## Exercise prompt
Your task is to restate word for word the line containing "- fire extinguisher [285,389,330,484]" and each line that follows it in the listing, and only those.

-------- Dataset content

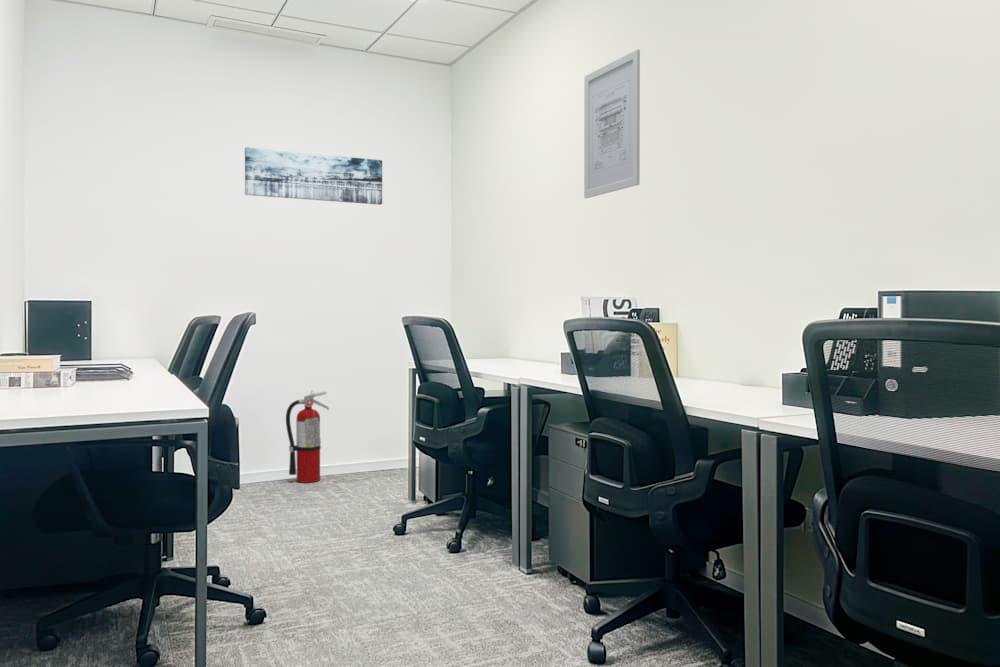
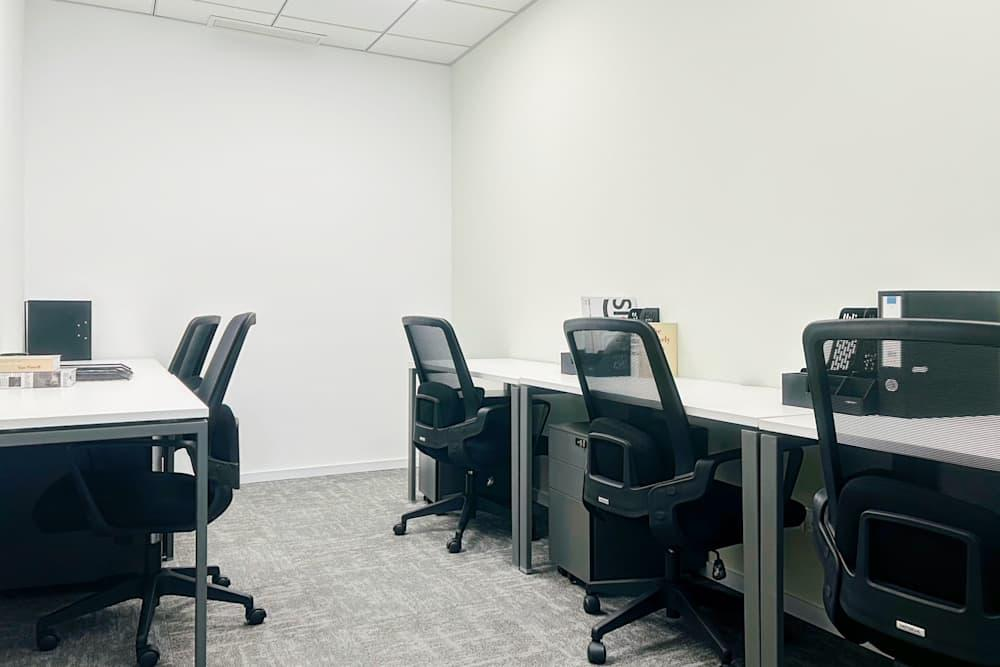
- wall art [583,49,641,199]
- fire extinguisher [285,389,330,484]
- wall art [244,146,383,206]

----------------

## Output for this task
- fire extinguisher [285,389,330,484]
- wall art [244,146,383,206]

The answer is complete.